WHAT TO PRODUCE – Within the listing below, how many lines feature the word "tail"? Reply with only that number.

DATA SUPPLIED –
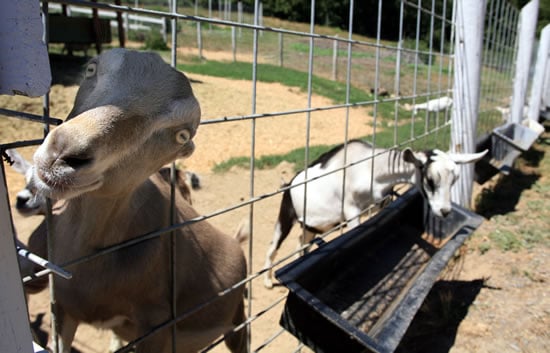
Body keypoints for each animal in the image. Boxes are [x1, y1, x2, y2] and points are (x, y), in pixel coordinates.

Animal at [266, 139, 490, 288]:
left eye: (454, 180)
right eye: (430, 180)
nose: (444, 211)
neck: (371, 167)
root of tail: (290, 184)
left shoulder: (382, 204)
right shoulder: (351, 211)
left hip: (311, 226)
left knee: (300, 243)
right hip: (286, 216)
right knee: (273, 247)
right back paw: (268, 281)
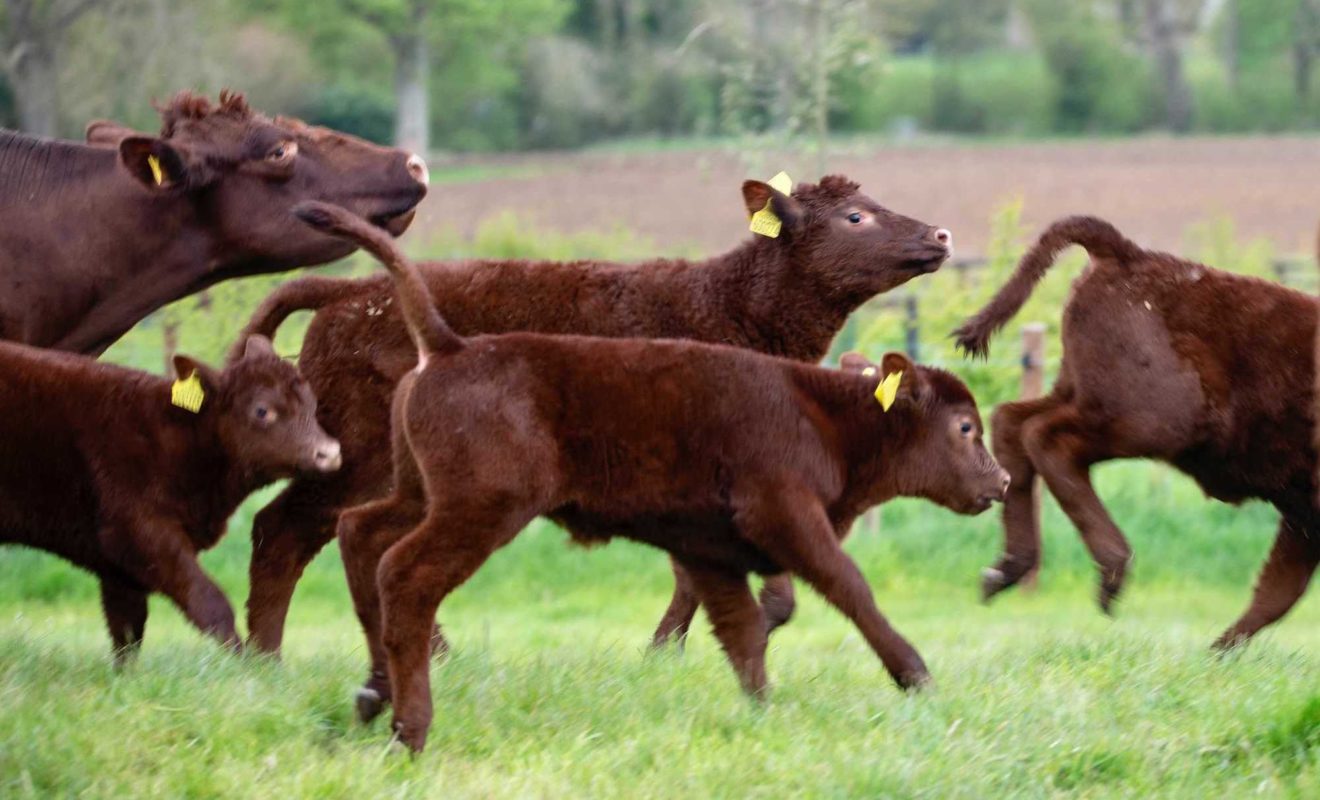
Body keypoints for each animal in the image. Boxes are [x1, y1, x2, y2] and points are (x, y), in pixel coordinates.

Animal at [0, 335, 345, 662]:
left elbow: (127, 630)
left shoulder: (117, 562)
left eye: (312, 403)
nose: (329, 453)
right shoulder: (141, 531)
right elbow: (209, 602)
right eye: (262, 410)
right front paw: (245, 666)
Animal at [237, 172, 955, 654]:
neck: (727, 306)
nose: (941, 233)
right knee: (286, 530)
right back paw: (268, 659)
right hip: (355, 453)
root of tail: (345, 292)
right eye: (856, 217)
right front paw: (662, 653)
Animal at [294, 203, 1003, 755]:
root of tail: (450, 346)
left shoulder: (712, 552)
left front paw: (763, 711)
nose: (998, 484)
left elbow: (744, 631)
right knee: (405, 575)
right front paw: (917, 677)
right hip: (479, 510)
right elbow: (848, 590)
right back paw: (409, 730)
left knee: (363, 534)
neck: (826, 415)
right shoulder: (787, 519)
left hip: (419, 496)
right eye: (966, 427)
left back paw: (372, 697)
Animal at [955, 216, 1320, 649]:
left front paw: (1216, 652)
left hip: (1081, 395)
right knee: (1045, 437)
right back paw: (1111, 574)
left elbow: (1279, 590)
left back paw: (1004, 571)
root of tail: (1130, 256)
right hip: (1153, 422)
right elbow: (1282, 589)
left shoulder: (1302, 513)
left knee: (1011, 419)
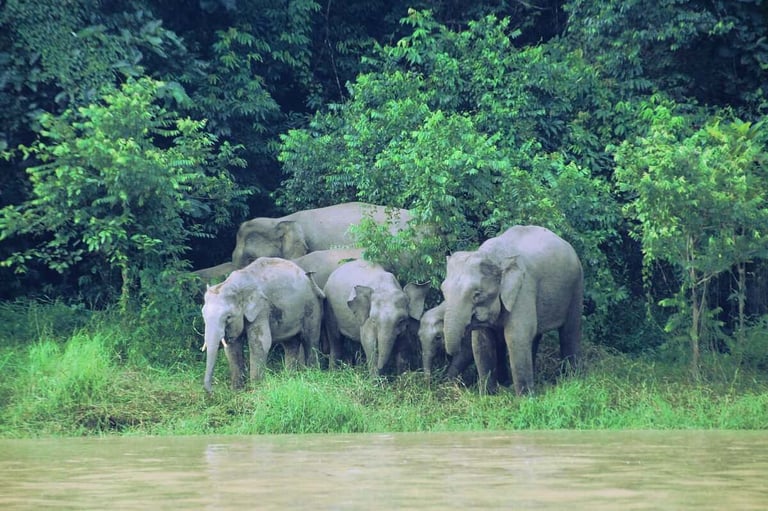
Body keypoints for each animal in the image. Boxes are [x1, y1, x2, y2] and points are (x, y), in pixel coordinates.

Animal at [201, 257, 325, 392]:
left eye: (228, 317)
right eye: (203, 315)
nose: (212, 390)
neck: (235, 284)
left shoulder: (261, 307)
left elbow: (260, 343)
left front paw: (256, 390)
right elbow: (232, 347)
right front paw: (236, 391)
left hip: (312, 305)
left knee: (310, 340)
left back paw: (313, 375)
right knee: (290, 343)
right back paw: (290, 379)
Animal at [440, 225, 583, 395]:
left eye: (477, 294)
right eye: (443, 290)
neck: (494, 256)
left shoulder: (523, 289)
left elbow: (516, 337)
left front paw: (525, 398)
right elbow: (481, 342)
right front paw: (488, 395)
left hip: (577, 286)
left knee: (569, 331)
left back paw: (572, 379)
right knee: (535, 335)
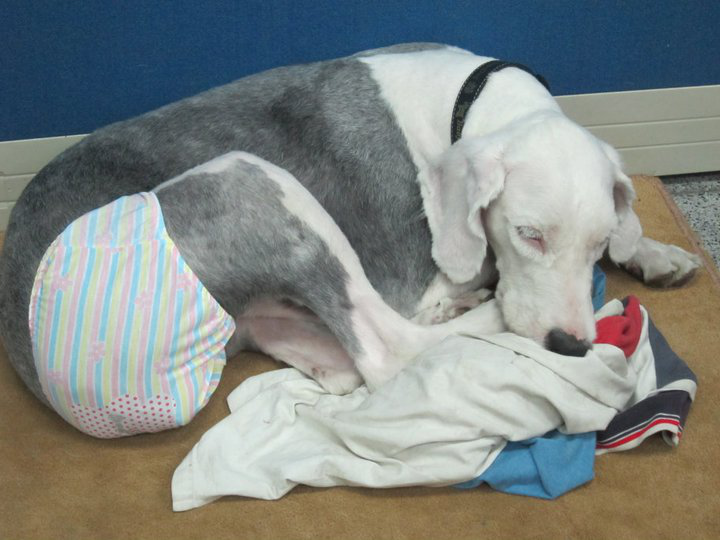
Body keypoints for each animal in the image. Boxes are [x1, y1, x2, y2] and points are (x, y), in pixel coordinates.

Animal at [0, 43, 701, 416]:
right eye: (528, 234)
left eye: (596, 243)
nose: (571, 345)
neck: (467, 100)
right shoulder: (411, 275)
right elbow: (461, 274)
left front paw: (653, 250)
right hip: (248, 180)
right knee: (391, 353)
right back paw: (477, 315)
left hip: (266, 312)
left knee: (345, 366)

...

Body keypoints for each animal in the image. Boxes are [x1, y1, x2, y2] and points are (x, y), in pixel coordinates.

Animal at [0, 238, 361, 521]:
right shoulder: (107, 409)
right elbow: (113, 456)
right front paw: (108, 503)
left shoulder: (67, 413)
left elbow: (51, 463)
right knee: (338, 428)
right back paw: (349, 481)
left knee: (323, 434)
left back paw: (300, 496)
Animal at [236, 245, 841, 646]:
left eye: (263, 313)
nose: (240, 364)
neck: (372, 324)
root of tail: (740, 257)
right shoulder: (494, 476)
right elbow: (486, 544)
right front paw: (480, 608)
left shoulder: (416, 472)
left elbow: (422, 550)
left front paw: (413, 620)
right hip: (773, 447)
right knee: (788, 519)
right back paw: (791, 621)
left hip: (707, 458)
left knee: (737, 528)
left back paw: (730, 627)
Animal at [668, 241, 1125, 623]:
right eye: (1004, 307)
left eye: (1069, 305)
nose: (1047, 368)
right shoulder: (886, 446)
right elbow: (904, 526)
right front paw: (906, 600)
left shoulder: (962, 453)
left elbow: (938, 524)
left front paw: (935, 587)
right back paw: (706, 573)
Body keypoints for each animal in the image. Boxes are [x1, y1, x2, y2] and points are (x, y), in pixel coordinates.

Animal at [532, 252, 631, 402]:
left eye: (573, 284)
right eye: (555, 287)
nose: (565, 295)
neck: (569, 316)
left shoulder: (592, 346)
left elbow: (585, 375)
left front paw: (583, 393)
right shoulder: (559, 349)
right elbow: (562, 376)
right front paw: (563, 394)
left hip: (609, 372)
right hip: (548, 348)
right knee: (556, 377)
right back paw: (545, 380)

REPLY – 5